__Exercise prompt__
Transcribe all of the records word for word, please, omitting the pictures.
——
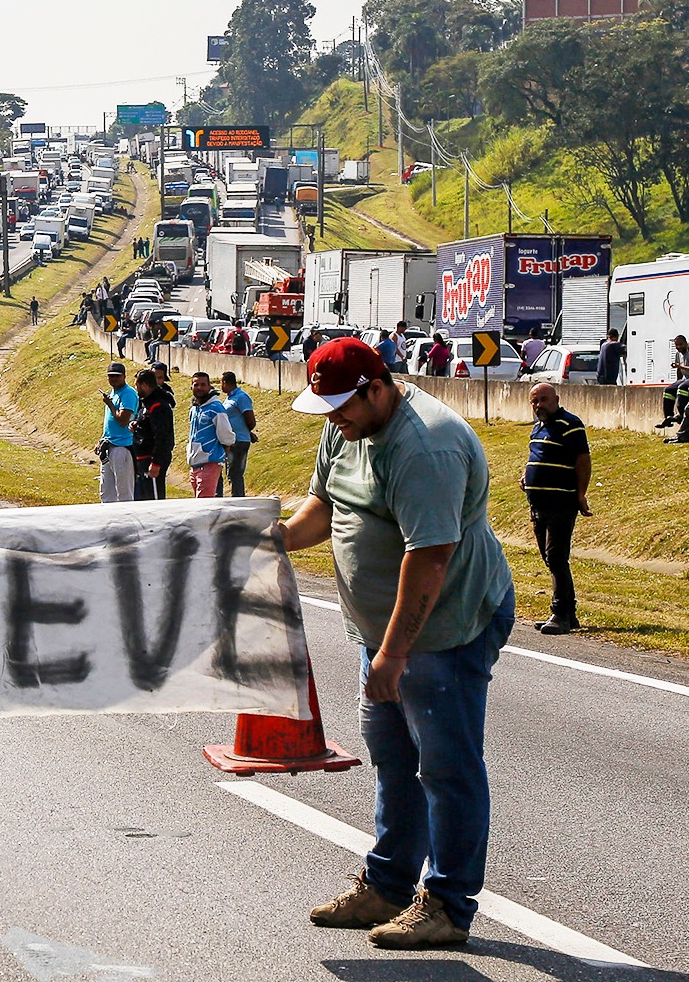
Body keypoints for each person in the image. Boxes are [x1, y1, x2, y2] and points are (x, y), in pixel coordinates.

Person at [284, 337, 513, 950]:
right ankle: (387, 887)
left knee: (446, 766)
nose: (334, 419)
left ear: (377, 386)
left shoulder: (425, 446)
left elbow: (430, 557)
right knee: (392, 757)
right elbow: (322, 509)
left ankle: (447, 904)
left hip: (443, 629)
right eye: (327, 409)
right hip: (383, 631)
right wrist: (272, 537)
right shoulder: (347, 427)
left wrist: (393, 655)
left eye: (342, 407)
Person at [521, 383, 591, 635]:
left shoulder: (570, 424)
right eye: (534, 401)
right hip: (537, 503)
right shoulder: (538, 427)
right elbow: (538, 457)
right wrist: (527, 476)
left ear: (556, 399)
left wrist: (581, 493)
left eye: (544, 400)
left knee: (556, 557)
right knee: (549, 557)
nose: (539, 405)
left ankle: (560, 613)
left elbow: (582, 459)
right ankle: (569, 614)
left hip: (561, 502)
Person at [185, 372, 234, 498]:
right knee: (199, 503)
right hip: (195, 463)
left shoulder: (216, 408)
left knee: (204, 504)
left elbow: (226, 436)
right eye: (196, 385)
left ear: (209, 387)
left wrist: (221, 453)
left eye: (203, 385)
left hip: (209, 463)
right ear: (191, 387)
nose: (199, 388)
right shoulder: (194, 409)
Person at [97, 361, 138, 503]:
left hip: (122, 448)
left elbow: (122, 420)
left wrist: (110, 404)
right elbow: (110, 423)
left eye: (117, 376)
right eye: (111, 376)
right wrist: (102, 439)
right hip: (108, 446)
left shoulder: (128, 394)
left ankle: (127, 522)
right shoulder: (113, 393)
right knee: (106, 492)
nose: (114, 378)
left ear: (124, 376)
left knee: (124, 491)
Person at [130, 368, 173, 501]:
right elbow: (147, 424)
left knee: (153, 499)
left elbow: (162, 436)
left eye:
——
__Answer box__
Body keypoints for each person in the image. Boxes are [x1, y1, x2, y2] and points are (x, y), in pixel coordinates.

Person at [284, 337, 513, 950]:
right ankle: (387, 887)
left knee: (446, 766)
nose: (334, 419)
left ear: (377, 386)
left shoulder: (425, 446)
left elbow: (430, 557)
right knee: (392, 757)
right elbow: (322, 509)
left ankle: (447, 904)
left hip: (443, 629)
right eye: (327, 409)
right hip: (383, 631)
right wrist: (272, 537)
right shoulder: (347, 427)
left wrist: (393, 655)
left eye: (342, 407)
Person at [521, 383, 591, 635]:
left shoulder: (570, 424)
right eye: (534, 401)
right hip: (537, 503)
right shoulder: (538, 427)
right elbow: (538, 457)
right wrist: (527, 476)
left ear: (556, 399)
left wrist: (581, 493)
left eye: (544, 400)
left knee: (556, 557)
right knee: (549, 557)
nose: (539, 405)
left ankle: (560, 613)
left elbow: (582, 459)
right ankle: (569, 614)
left hip: (561, 502)
Person at [185, 372, 234, 498]:
right knee: (199, 503)
right hip: (195, 463)
left shoulder: (216, 408)
left knee: (204, 504)
left elbow: (226, 436)
right eye: (196, 385)
left ear: (209, 387)
left wrist: (221, 453)
left eye: (203, 385)
left hip: (209, 463)
right ear: (191, 387)
nose: (199, 388)
right shoulder: (194, 409)
Person at [97, 361, 138, 503]:
left hip: (122, 448)
left elbow: (122, 420)
left wrist: (110, 404)
right elbow: (110, 423)
left eye: (117, 376)
right eye: (111, 376)
right wrist: (102, 439)
right hip: (108, 446)
left shoulder: (128, 394)
left ankle: (127, 522)
right shoulder: (113, 393)
right knee: (106, 492)
nose: (114, 378)
left ear: (124, 376)
left knee: (124, 491)
Person at [130, 368, 173, 501]:
right elbow: (147, 424)
left knee: (153, 499)
left elbow: (162, 436)
left eye:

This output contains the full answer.